It is generally agreed that the reason why the Canon survives as such and in this way is the cyclic worship of royal ancestors, to whom offerings were made in order of the most remote to the most recently deceased. This was an continual affair at the royal court of Tsinh from at least the 2nd century BCE.

The scientific analysis of the Canon began in the Historical Revival of the mid-17th century, when the study of history became increasingly academic in the modern sense. In this period, the primary object of study was, indeed, genealogy, and it has been argued that the Canon was the reason why the study of history became modern in Themiclesia, since genealogy was a matter of fact and not usually susceptible to opinion. Scholars began to study the then-present Canon and noticed that it had rational gaps; the names of other rulers were discovered in the most archaic source known to them—Springs and Autumns—and added to the Canon.

Analysis

The orthodox position on the Canon in Themiclesian historiography is to read it as a list of successive rulers, if not specifically as a sequence of father-son successions. This was maintained in the educational establishment as late as the 1945, by which time the analysis had been thoroughly discredited in academic circles.

The foremost argument against this analysis is that nothing in the Canon itself actually says so—it is a sequence of individuals to whom supplication is offered but does not define their biological relationship. Sources providing that the final members of the Canon are father-son successions are external to the Canon, and the more reliable early historians do state biological relationships when such are known and otherwise remain silent. Thus, in the 1700s, more learned individuals have accepted that beyond the last nine cycles (which contain only one member each with the exception of cycle 16, which has two members) biological relationships are not necessarily that between fathers and sons. However, in this period, the main alternative theory is that the Canon represents a successive list of kings who may be siblings or cousins.

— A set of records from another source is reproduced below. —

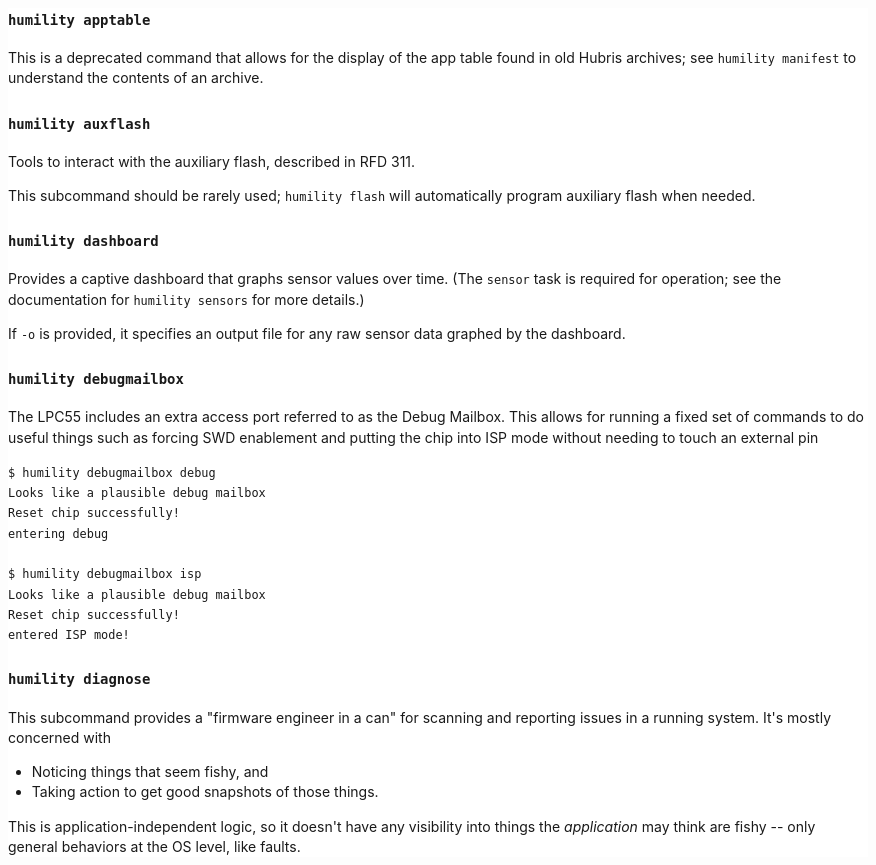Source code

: ### `humility apptable`

This is a deprecated command that allows for the display of the app table
found in old Hubris archives; see `humility manifest` to understand
the contents of an archive.



### `humility auxflash`

Tools to interact with the auxiliary flash, described in RFD 311.

This subcommand should be rarely used; `humility flash` will automatically
program auxiliary flash when needed.


### `humility dashboard`

Provides a captive dashboard that graphs sensor values over time.  (The
`sensor` task is required for operation; see the documentation for
`humility sensors` for more details.)

If `-o` is provided, it specifies an output file for any raw sensor data
graphed by the dashboard.



### `humility debugmailbox`

The LPC55 includes an extra access port referred to as the Debug Mailbox.
This allows for running a fixed set of commands to do useful things such
as forcing SWD enablement and putting the chip into ISP mode without
needing to touch an external pin

```console
$ humility debugmailbox debug
Looks like a plausible debug mailbox
Reset chip successfully!
entering debug

$ humility debugmailbox isp
Looks like a plausible debug mailbox
Reset chip successfully!
entered ISP mode!
```


### `humility diagnose`

This subcommand provides a "firmware engineer in a can" for scanning and
reporting issues in a running system. It's mostly concerned with

- Noticing things that seem fishy, and
- Taking action to get good snapshots of those things.

This is application-independent logic, so it doesn't have any visibility
into things the _application_ may think are fishy -- only general behaviors
at the OS level, like faults.
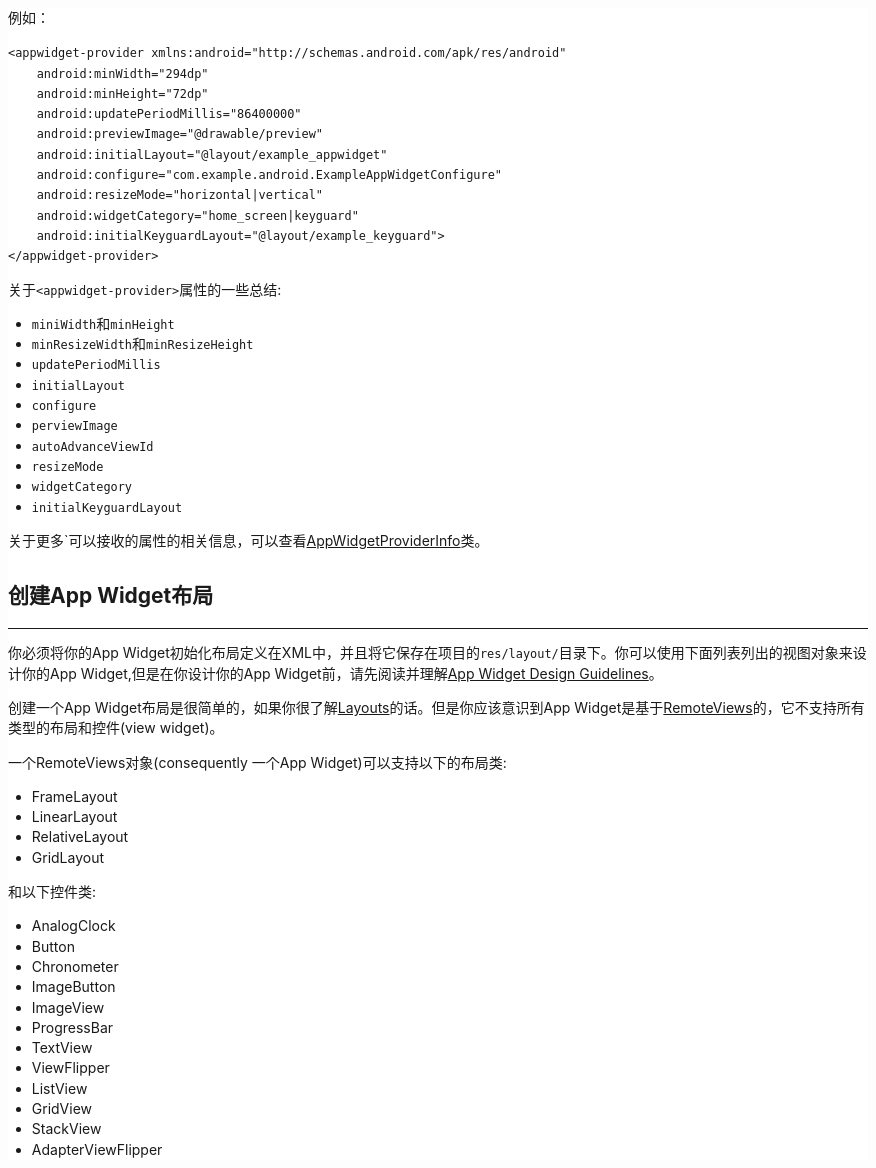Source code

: 例如：

```
<appwidget-provider xmlns:android="http://schemas.android.com/apk/res/android"
    android:minWidth="294dp"
    android:minHeight="72dp"
    android:updatePeriodMillis="86400000"
    android:previewImage="@drawable/preview"
    android:initialLayout="@layout/example_appwidget"
    android:configure="com.example.android.ExampleAppWidgetConfigure" 
    android:resizeMode="horizontal|vertical"
    android:widgetCategory="home_screen|keyguard"
    android:initialKeyguardLayout="@layout/example_keyguard">
</appwidget-provider>
```

关于`<appwidget-provider>`属性的一些总结:

- `miniWidth`和`minHeight`
- `minResizeWidth`和`minResizeHeight`
- `updatePeriodMillis`
- `initialLayout`
- `configure`
- `perviewImage`
- `autoAdvanceViewId`
- `resizeMode`
- `widgetCategory`
- `initialKeyguardLayout`

关于更多`<appwidget-provider>可以接收的属性的相关信息，可以查看[AppWidgetProviderInfo](http://developer.android.com/reference/android/appwidget/AppWidgetProviderInfo.html)类。

## 创建App Widget布局
---

你必须将你的App Widget初始化布局定义在XML中，并且将它保存在项目的`res/layout/`目录下。你可以使用下面列表列出的视图对象来设计你的App Widget,但是在你设计你的App Widget前，请先阅读并理解[App Widget Design Guidelines](http://developer.android.com/guide/practices/ui_guidelines/widget_design.html)。

创建一个App Widget布局是很简单的，如果你很了解[Layouts](http://developer.android.com/guide/topics/ui/declaring-layout.html)的话。但是你应该意识到App Widget是基于[RemoteViews](http://developer.android.com/reference/android/widget/RemoteViews.html)的，它不支持所有类型的布局和控件(view widget)。

一个RemoteViews对象(consequently 一个App Widget)可以支持以下的布局类:

- FrameLayout
- LinearLayout
- RelativeLayout
- GridLayout

和以下控件类:

- AnalogClock
- Button
- Chronometer
- ImageButton
- ImageView
- ProgressBar
- TextView
- ViewFlipper
- ListView
- GridView
- StackView
- AdapterViewFlipper
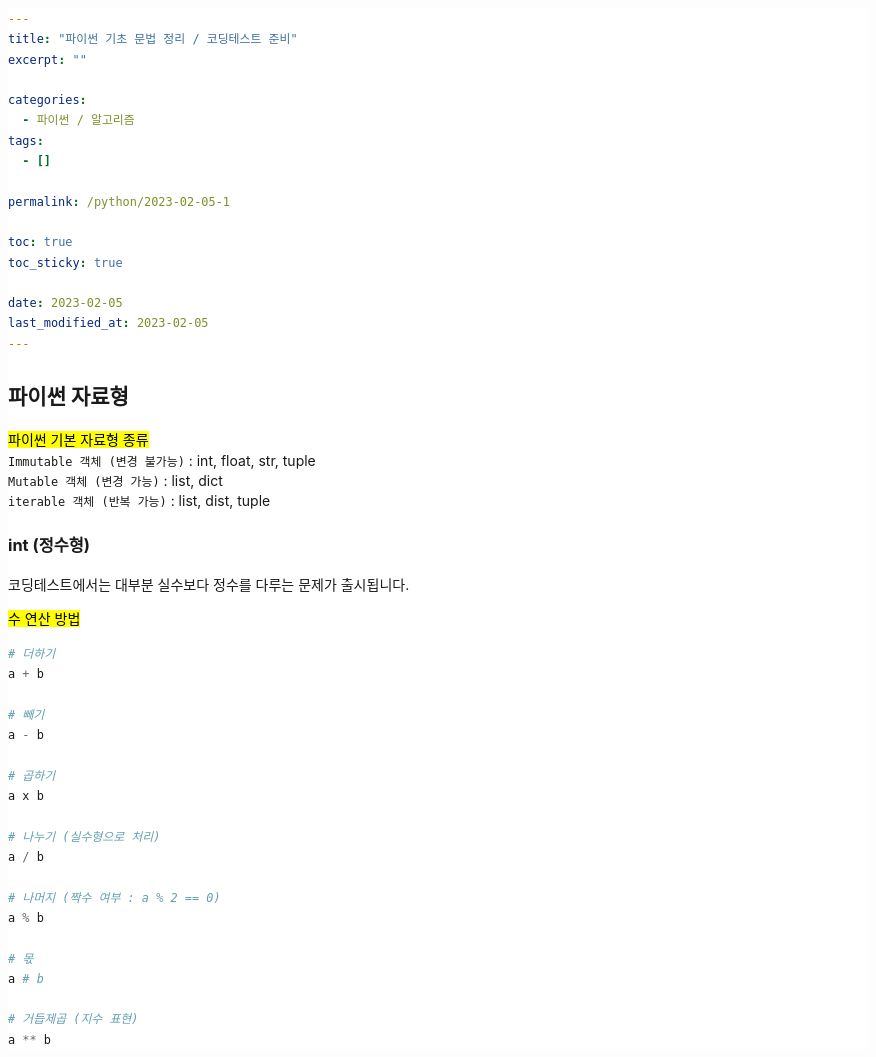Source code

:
 ```yaml
---
title: "파이썬 기초 문법 정리 / 코딩테스트 준비"
excerpt: ""

categories:
  - 파이썬 / 알고리즘
tags:
  - []

permalink: /python/2023-02-05-1

toc: true
toc_sticky: true
 
date: 2023-02-05
last_modified_at: 2023-02-05
---
```


## 파이썬 자료형
 
<mark>파이썬 기본 자료형 종류</mark>  
`Immutable 객체 (변경 불가능)` : int, float, str, tuple  
`Mutable 객체 (변경 가능)` : list, dict  
`iterable 객체 (반복 가능)` : list, dist, tuple  
 
### int (정수형)
코딩테스트에서는 대부분 실수보다 정수를 다루는 문제가 출시됩니다.
 
<mark>수 연산 방법</mark>
```python
# 더하기
a + b

# 빼기
a - b

# 곱하기
a x b

# 나누기 (실수형으로 처리)
a / b

# 나머지 (짝수 여부 : a % 2 == 0)
a % b

# 몫
a # b

# 거듭제곱 (지수 표현)
a ** b
```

As the 19th century progressed, more doubts surfaced regarding the interpretation of the Canon as a list of successive rulers, and these doubts are often connected with the length of the Canon and the external chronology of the Meng settlement of Themiclesia. Containing 90 names with Cycle 1 counted, and 80 without, "cramming" these names into the period in which Meng settlement can be archaeologically confirmed results in average reigns of less than 10 years, which is very short compared with both later history and foreign royal dynasties operating on primogeniture or agnatic seniority principles. The brevity of reigns only becomes more remarkable when known reigns of later members of the Canon (who can be confirmed as successive rulers) are taken into account. Even if the argument that persons had shorter average lifespans is admitted, the general brevity of these reigns is difficult to reconcile with the norm.

Cycle 1

The first cycle, which has ten members in sequence of the Heavenly Stems, is usually considered mythical as their behaviour is fundamentally different from that in other cycles and quite transparent. Nevertheless, their inclusion in the Canon cannot have been recent and is likely to be ancient as well.

Cycle 2

As it contains but a single individual, Prang I, the second cycle is considered an anomaly.